Temos o direito de ter nossas preferências, respeitamos o gosto dos outros. O que nos encanta de verdade?
⇒ Gosto de viver, simplesmente de viver. Levantar de manhã abrir as janelas, espreguiçando e ver o primeiros raios de sol que tingem o céu e colorem de luz tênue a fachada das casas. Perceber um pássaro peregrino dançando e se deixando levar pelo vento suave.
⇒ Gosto do araçá do mato que eu catava nos campos de capim melado na terra da minha infância.
⇒ Gosto do perfume terra molhada pela chuva forte numa tarde escaldante de verão. Perfume para o olfato e alívio para o corpo.

*INSTRUÇÕES:*
Reproduza palavra por palavra, do início ao fim, o texto acima sobre o gosto de viver.

*DADOS FORNECIDOS:*
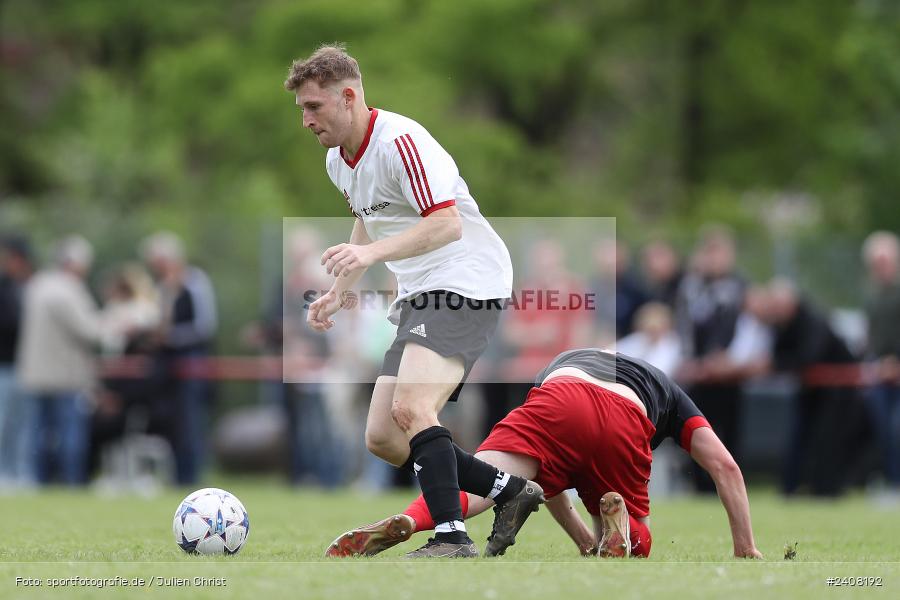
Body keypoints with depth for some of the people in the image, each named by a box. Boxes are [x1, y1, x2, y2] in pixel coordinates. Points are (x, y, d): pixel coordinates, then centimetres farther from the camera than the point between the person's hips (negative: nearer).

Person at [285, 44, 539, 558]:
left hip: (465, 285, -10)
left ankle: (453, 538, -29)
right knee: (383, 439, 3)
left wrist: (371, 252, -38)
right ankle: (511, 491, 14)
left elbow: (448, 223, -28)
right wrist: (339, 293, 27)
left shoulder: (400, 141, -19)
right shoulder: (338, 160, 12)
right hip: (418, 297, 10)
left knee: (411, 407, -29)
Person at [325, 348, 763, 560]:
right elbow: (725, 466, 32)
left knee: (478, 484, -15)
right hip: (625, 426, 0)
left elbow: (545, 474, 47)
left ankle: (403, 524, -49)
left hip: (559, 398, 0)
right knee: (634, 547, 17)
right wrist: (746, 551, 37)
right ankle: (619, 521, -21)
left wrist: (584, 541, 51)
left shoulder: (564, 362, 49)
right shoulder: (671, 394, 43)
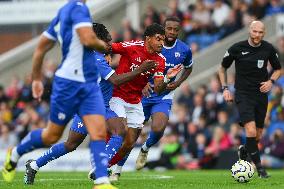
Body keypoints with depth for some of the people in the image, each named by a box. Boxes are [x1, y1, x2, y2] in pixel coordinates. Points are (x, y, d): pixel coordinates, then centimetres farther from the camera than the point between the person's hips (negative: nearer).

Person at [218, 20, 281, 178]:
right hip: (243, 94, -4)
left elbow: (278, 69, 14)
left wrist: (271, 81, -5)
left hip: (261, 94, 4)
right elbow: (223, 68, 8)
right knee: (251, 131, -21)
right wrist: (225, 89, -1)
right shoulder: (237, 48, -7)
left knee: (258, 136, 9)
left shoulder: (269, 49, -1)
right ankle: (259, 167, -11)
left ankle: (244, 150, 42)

*RESOLUÇÃO DA TAREFA:*
Temos o direito de ter nossas preferências, respeitamos o gosto dos outros. O que nos encanta de verdade?
⇒ Gosto de viver, simplesmente de viver. Levantar de manhã abrir as janelas, espreguiçando e ver o primeiros raios de sol que tingem o céu e colorem de luz tênue a fachada das casas. Perceber um pássaro peregrino dançando e se deixando levar pelo vento suave.
⇒ Gosto do araçá do mato que eu catava nos campos de capim melado na terra da minha infância.
⇒ Gosto do perfume terra molhada pela chuva forte numa tarde escaldante de verão. Perfume para o olfato e alívio para o corpo.